Hannah suspiró, sacó la botella del licorero y se la entregó a Diez Peniques, la cual la vació por completo.

—Así está mejor —dijo la novia tras dar un sorbo de ponche. Luego le entregó una copa a su flamante esposo, el cual dio su aprobación.

—Muy rico —afirmó Joe—. Echa un trago, Hannah. Te saldrá pelo en el pecho.

—¡Calla, Joe!
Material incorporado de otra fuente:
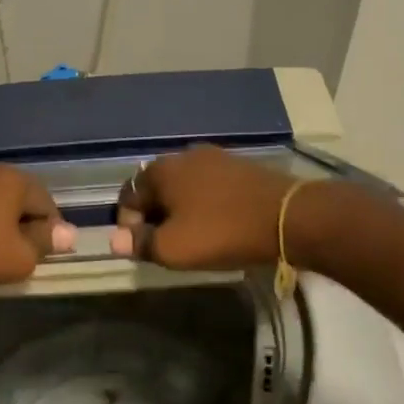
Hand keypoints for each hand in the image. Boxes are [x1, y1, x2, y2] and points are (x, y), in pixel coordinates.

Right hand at [110, 145, 295, 268]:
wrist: (288, 217)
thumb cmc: (221, 232)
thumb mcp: (173, 248)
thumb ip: (140, 243)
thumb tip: (115, 240)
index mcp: (161, 170)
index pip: (128, 195)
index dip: (128, 224)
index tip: (142, 248)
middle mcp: (183, 156)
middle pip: (156, 188)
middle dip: (154, 216)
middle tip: (166, 244)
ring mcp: (214, 157)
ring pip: (183, 186)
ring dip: (180, 210)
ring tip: (192, 236)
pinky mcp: (238, 166)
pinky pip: (208, 186)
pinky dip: (203, 204)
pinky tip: (216, 223)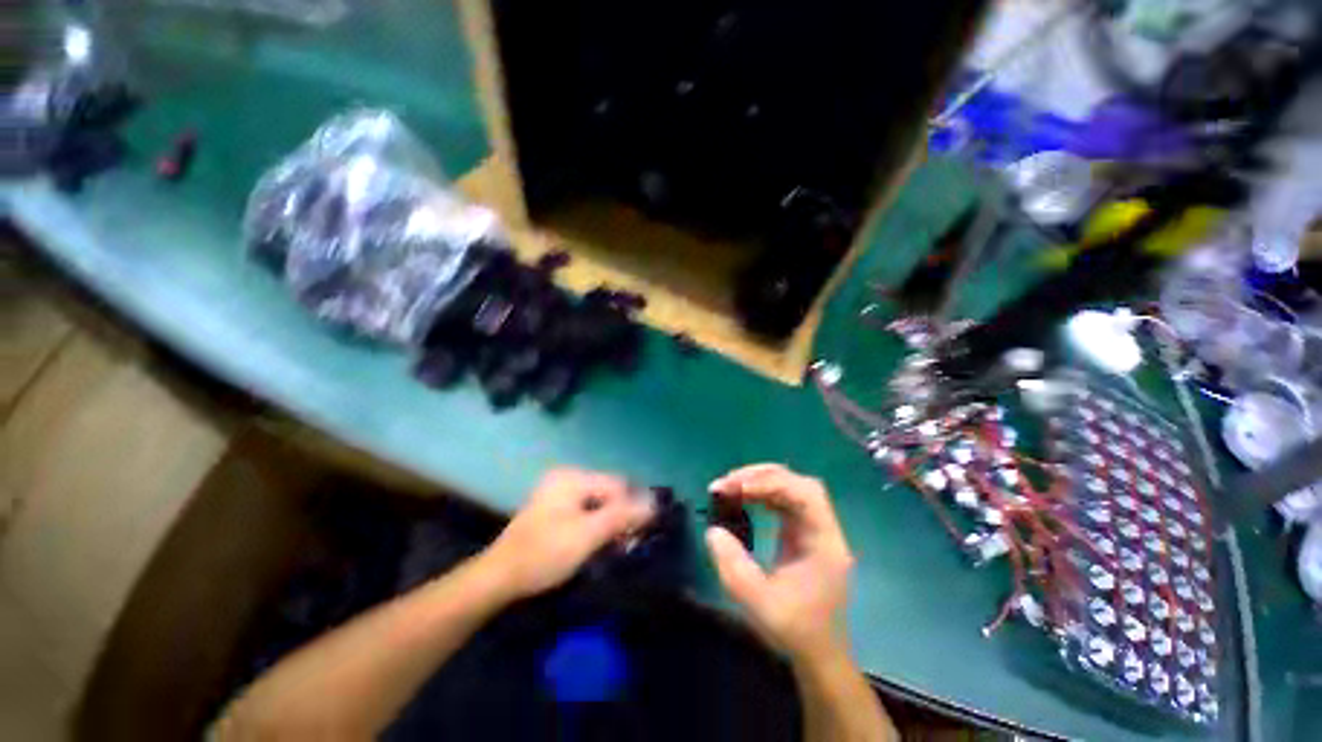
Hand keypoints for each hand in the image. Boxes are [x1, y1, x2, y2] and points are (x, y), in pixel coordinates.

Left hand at [482, 468, 654, 599]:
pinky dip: (596, 524)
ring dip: (610, 522)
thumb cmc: (544, 553)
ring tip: (614, 546)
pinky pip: (586, 510)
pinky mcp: (554, 509)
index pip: (617, 485)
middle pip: (608, 492)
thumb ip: (622, 516)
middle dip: (620, 515)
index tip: (638, 535)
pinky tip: (597, 543)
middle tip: (626, 543)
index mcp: (572, 477)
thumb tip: (654, 503)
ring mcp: (559, 493)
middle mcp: (567, 478)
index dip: (632, 507)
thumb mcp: (587, 535)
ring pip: (599, 502)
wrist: (499, 578)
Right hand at [706, 464, 854, 661]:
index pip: (805, 494)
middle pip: (797, 483)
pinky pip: (782, 500)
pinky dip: (761, 494)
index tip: (738, 488)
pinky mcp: (802, 531)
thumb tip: (713, 531)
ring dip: (758, 482)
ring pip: (789, 488)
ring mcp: (813, 528)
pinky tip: (743, 498)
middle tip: (727, 483)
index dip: (772, 483)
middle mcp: (823, 528)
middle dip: (761, 477)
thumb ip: (734, 567)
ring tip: (729, 488)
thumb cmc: (795, 630)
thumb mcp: (760, 604)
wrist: (818, 654)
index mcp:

Hannah no necesita que le salga pelo en el pecho —lo reconvino Diez Peniques—. ¿Verdad que no, Ross? Llevas un rato mirándoselo y no parece que te desagrade tal como lo tiene, ¿no?

—Bueno… —Ross tosió y sintió que le ardían hasta las raíces del pelo—. Su pecho está bien.

Edgar Liggett le lanzó una mirada asesina. Ross suspiró. Declararse a Hannah le estaba costando mucho más de lo que había pensado. Y lo peor de todo era que, después de lo que acababa de decir, esta pensaría que se había convertido en un obseso sexual, lo que no era cierto. Era un hombre normal al que le gustaba mirar el cuerpo de una mujer, nada más. Hannah se había desarrollado de un modo muy… vistoso y él se deleitaba mirándola.

—¿Hannah? —la llamó otro invitado—. ¿Tienes más café?

—Y azúcar —añadió otra voz.

Ross apretó los dientes. Parecía que todo el mundo podía reclamar la atención y el tiempo de Hannah. ¿Era justo pedirle que se casara con él?, ¿o debía alegrarse ante la posibilidad de poder olvidarse de Quicksilver de por vida?

—Siéntate —le pidió cuando Hannah pasó delante de él por séptima vez.

—Ahora mismito —contestó ella con una sonrisa distraída en los labios.

—Hannah Liggett —bramó Ross, desesperado—. ¡Quiero pedirte que te cases conmigo! —añadió sin pensárselo dos veces. Se arrepintió de sus palabras nada más decirlas, pero ya no podía dar marcha atrás.

De repente, el restaurante se quedó en silencio.

—¿Qué? —preguntó Hannah, totalmente pálida.

—Yo… te he pedido que te cases conmigo —Ross se aflojó el cuello de la camisa.

—Eso me ha parecido.

Luego se giró y fue directa hacia la puerta del restaurante, con los ojos vidriosos.

—Cuida de Jamie un segundo —le pidió Ross al padre de Hannah, para salir tras ella acto seguido.

Si algo odiaba era ver a Hannah llorar. Siempre había sido valiente y había sabido sonreír a pesar de los reveses que le había dado la vida. Solo la había visto llorar en otra ocasión y todavía recordaba lo mal que se había sentido.

El instinto lo condujo hacia una pequeña arboleda a la que siempre había ido Hannah cuando quería estar sola.

—Perdona, no pretendía ofenderte —se disculpó Ross.

—¿Cómo has podido decirme algo así delante de todo el mundo?, ¿es que te gusta ponerme en ridículo?

—Pero es verdad, quiero casarme contigo.

Le entraron ganas de pegarle. No se enteraba de nada. No podía ser más evidente que Ross no albergaba el menor sentimiento romántico hacia ella. Seguro que todos se estaban tronchando de risa.

—Jamie necesita una madre —continuó Ross con calma—. Y tú eres la única mujer a la que me atrevo a confiar su cuidado.

Hannah apretó los dientes. Ross quería casarse con ella para tener una cocinera y una niñera. Se había quejado de ser la única mujer soltera de Quicksilver, pero aquella no era forma de arreglar la cuestión. Ross no tenía el menor interés en ella como mujer.

—Deberías esperar a enamorarte —replicó finalmente—. Será lo mejor para Jamie.

—Ya estuve enamorado de mi ex esposa y fue un desastre. Pero esto sería genial, dos amigos que se casan. ¿No ves que es perfecto? Nosotros siempre nos hemos apoyado en los momentos difíciles. Y la amistad es una base mucho más solida para el matrimonio que un sentimiento lujurioso y pasajero.